TASK GOAL | Write out the lines in these records word for word, leaving out the pictures.

*** INPUT DATA

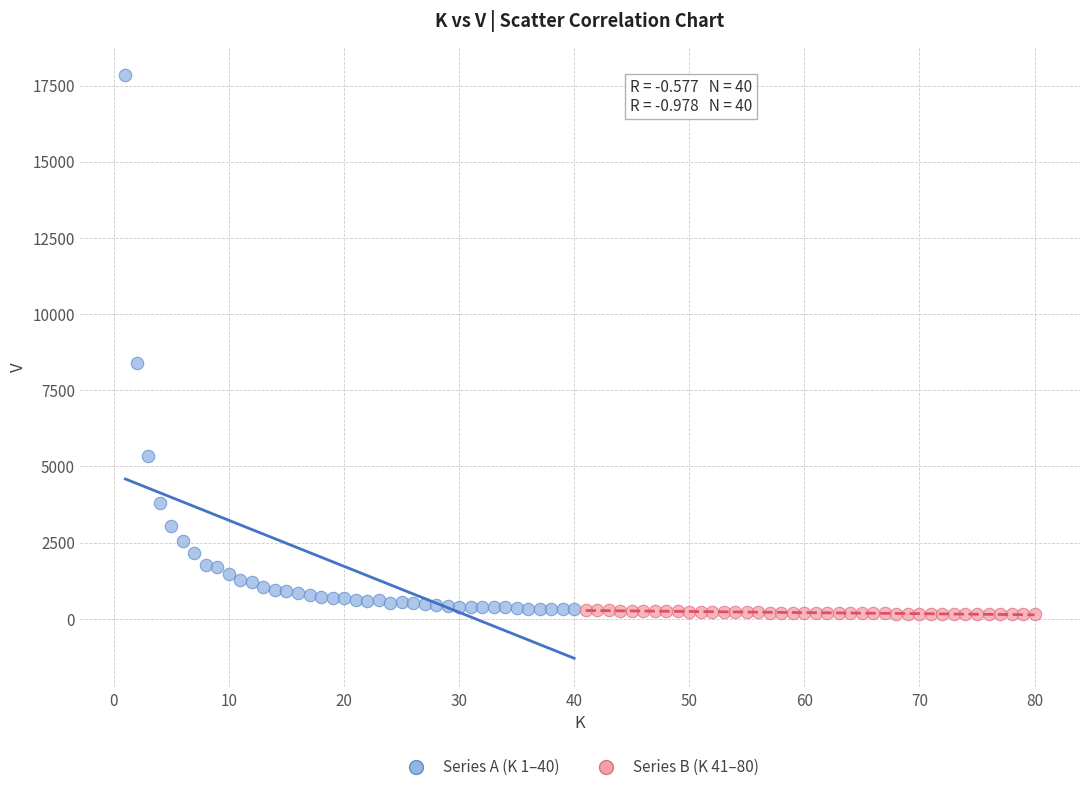

What are all the series names shown in the legend?

Series A (K 1–40), Series B (K 41–80)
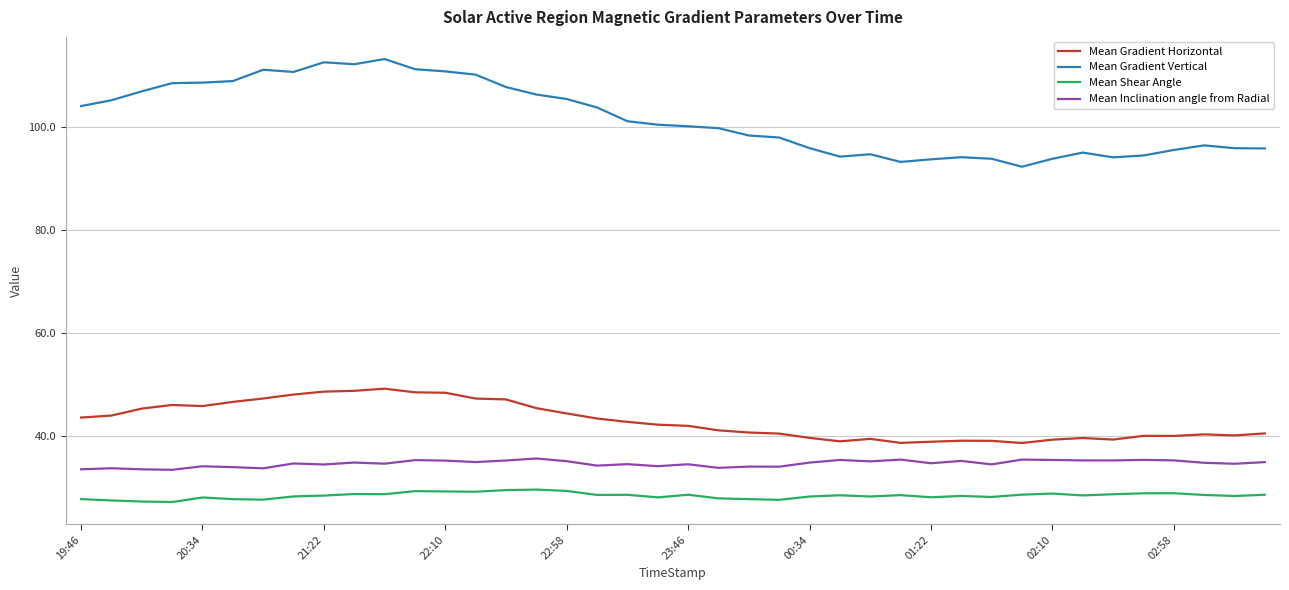

What are all the series names shown in the legend?

Mean Gradient Horizontal, Mean Gradient Vertical, Mean Shear Angle, Mean Inclination angle from Radial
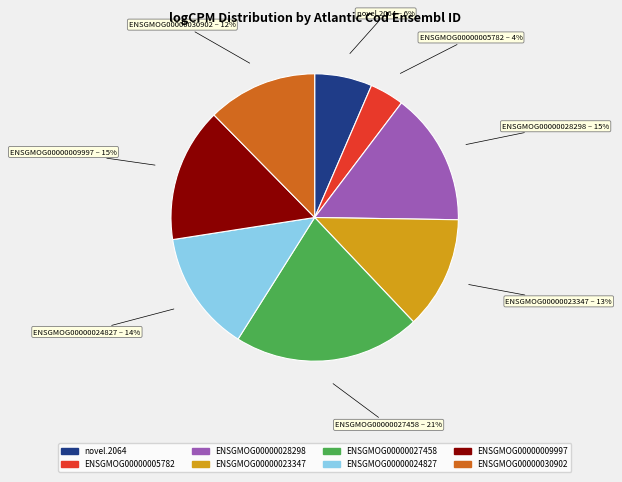

Does any single category account for the majority?

No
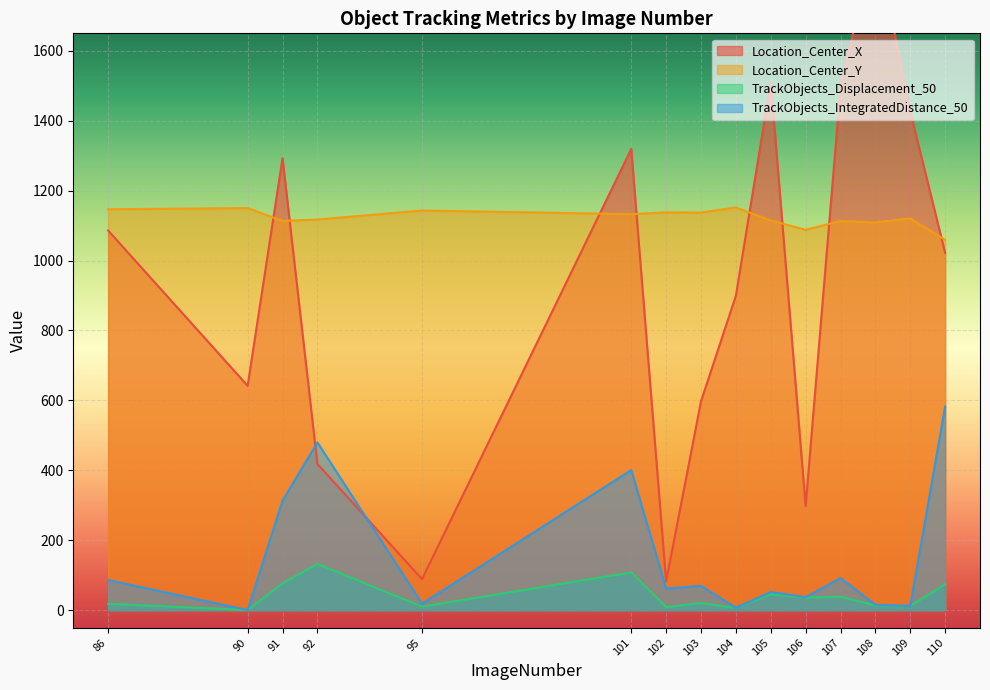

Where does the Location_Center_X series first go above 1022?

86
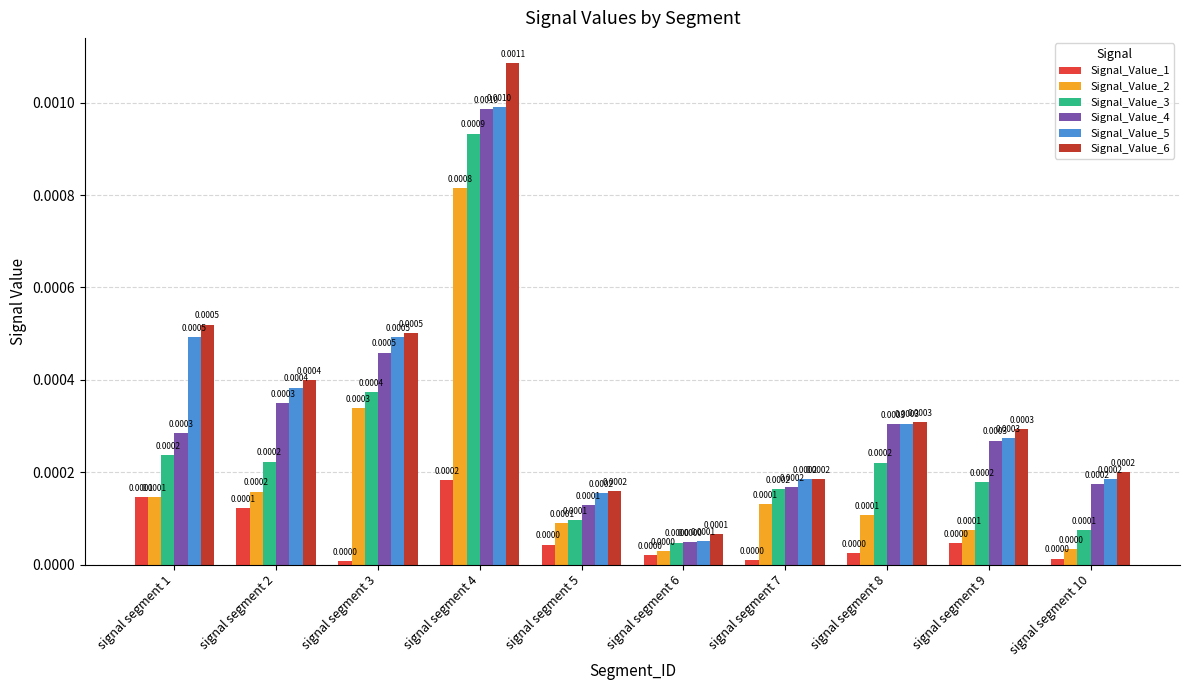

At which category is the sum across all series the highest?

signal segment 4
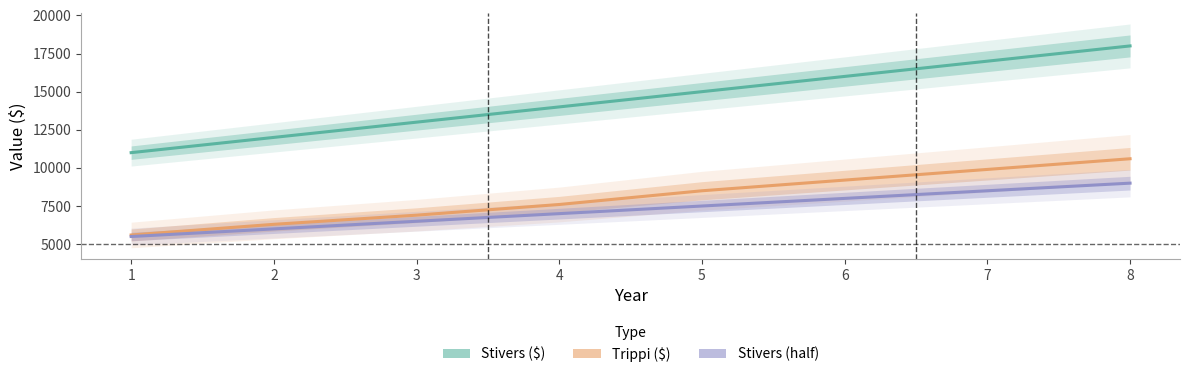

The value of Stivers ($) at 5 is 15000. True or false?

True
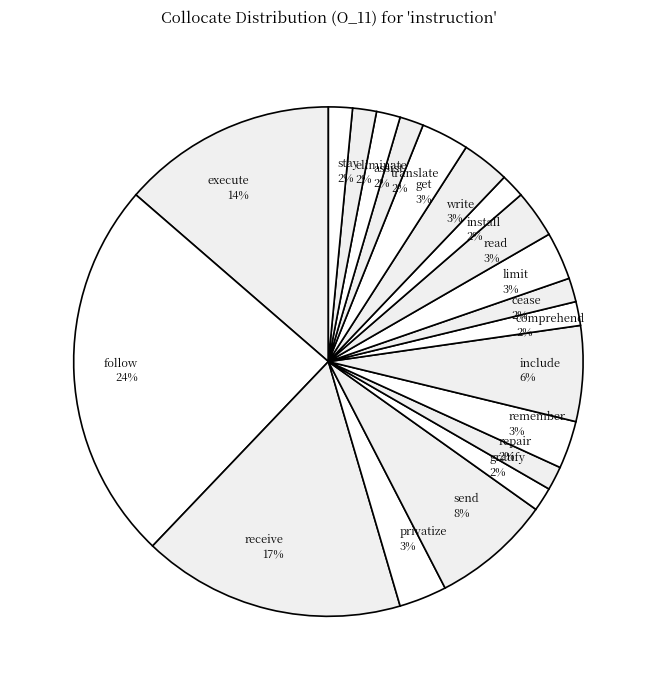

Between receive and install, which is larger?

receive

******

TASK RESULT |
What are all the series names shown in the legend?

Series A (K 1–40), Series B (K 41–80)

What are all the series names shown in the legend?

Mean Gradient Horizontal, Mean Gradient Vertical, Mean Shear Angle, Mean Inclination angle from Radial

Does any single category account for the majority?

No

Where does the Location_Center_X series first go above 1022?

86

At which category is the sum across all series the highest?

signal segment 4

The value of Stivers ($) at 5 is 15000. True or false?

True

Between receive and install, which is larger?

receive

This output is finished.